When you reach the line containing "(675, 22) none -> [131,978,141,986] a" in the entries below, start writing out each line exactly, and stop after the line containing "[552,142,604,154] collator ->".

• RECORDS FOR THE EXERCISE:

---

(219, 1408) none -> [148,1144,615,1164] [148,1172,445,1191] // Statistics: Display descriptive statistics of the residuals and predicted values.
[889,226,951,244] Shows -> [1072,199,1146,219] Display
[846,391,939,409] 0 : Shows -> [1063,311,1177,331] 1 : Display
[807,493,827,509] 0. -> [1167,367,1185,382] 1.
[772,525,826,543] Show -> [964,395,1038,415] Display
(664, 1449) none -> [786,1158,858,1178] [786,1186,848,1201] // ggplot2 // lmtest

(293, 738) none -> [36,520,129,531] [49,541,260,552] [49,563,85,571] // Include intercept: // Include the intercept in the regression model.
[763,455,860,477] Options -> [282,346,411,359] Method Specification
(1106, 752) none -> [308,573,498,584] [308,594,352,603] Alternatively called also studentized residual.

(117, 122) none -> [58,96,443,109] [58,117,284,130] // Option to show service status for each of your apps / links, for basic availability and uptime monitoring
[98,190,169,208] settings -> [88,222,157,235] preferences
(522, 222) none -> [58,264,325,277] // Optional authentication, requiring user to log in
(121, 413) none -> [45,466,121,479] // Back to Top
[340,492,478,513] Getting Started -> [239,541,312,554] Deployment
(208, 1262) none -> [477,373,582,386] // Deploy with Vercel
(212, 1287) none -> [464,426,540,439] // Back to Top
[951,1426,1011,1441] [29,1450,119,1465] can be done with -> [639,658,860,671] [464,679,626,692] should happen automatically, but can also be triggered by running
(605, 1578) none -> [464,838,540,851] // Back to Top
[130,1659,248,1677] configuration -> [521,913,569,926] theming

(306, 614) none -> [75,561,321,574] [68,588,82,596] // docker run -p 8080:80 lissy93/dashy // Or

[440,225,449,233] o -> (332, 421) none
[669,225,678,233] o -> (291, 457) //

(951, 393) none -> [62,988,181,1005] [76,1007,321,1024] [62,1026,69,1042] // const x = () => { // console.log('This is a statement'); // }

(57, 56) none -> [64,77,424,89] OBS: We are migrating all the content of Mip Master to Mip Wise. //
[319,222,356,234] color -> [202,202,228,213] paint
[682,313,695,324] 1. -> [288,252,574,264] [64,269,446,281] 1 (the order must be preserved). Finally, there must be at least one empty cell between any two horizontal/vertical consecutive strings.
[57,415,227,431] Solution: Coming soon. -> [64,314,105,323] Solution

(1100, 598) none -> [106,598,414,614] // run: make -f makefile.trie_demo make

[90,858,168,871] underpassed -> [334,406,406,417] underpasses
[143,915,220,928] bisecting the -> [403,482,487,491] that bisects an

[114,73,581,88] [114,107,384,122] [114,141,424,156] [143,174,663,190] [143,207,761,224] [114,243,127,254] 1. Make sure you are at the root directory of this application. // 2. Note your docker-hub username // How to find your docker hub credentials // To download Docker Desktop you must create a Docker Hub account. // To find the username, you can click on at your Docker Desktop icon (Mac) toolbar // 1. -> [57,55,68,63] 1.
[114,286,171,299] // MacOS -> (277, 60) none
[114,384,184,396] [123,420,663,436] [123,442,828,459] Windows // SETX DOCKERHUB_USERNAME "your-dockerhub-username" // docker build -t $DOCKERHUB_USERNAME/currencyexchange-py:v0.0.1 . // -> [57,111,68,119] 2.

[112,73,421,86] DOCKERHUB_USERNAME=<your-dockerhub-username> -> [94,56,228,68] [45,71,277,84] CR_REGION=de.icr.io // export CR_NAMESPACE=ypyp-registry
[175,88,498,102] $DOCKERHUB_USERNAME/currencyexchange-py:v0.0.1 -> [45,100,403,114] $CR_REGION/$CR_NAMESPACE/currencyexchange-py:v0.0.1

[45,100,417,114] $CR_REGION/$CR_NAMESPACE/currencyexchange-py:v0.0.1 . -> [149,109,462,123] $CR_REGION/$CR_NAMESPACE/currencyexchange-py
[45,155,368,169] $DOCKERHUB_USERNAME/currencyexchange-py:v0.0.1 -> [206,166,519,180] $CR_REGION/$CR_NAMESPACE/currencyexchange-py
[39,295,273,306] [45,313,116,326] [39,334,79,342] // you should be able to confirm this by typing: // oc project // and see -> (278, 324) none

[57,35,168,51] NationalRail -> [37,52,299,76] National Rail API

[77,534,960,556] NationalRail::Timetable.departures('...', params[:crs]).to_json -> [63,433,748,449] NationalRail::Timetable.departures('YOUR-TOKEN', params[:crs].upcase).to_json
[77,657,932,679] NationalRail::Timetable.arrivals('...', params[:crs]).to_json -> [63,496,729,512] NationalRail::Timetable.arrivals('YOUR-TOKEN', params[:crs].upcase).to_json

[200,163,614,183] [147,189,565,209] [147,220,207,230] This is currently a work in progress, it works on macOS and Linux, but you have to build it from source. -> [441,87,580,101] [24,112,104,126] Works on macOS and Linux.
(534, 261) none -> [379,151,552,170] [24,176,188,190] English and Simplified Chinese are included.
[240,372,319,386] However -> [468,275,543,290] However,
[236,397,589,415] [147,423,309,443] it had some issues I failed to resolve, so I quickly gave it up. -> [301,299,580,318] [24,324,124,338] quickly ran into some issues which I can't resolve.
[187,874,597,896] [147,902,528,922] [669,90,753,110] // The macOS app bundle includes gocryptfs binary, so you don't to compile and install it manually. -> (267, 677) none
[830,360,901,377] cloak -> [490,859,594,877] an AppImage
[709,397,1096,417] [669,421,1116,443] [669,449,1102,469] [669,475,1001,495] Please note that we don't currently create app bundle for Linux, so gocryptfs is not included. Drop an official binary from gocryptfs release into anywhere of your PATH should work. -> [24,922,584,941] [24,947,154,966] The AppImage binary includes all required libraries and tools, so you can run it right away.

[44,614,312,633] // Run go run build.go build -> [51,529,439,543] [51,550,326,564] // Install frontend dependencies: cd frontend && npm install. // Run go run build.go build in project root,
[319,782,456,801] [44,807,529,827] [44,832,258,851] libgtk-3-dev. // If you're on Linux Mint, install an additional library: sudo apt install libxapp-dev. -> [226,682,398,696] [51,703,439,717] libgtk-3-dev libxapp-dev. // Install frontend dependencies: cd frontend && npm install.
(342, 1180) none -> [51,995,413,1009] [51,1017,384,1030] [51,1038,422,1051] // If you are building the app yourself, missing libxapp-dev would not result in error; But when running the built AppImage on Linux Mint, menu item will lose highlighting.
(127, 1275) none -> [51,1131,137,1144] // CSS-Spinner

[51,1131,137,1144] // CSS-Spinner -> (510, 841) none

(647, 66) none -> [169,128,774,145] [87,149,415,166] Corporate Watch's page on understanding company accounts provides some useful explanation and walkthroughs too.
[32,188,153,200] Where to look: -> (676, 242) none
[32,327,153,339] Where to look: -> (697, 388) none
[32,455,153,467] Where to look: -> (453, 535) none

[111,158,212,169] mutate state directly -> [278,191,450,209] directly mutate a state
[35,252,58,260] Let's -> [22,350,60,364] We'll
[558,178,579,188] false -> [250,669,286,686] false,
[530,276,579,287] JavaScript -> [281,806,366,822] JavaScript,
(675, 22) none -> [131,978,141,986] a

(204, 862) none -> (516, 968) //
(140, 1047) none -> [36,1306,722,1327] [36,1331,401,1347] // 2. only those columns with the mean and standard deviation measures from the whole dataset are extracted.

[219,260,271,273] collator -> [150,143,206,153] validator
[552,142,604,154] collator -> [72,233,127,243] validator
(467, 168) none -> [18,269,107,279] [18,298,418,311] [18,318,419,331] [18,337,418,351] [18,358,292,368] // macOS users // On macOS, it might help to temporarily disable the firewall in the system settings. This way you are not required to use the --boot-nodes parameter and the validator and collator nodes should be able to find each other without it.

---

• TASK ANSWER:
(675, 22) none -> [131,978,141,986] a

(204, 862) none -> (516, 968) //
(140, 1047) none -> [36,1306,722,1327] [36,1331,401,1347] // 2. only those columns with the mean and standard deviation measures from the whole dataset are extracted.

[219,260,271,273] collator -> [150,143,206,153] validator
[552,142,604,154] collator -> [72,233,127,243] validator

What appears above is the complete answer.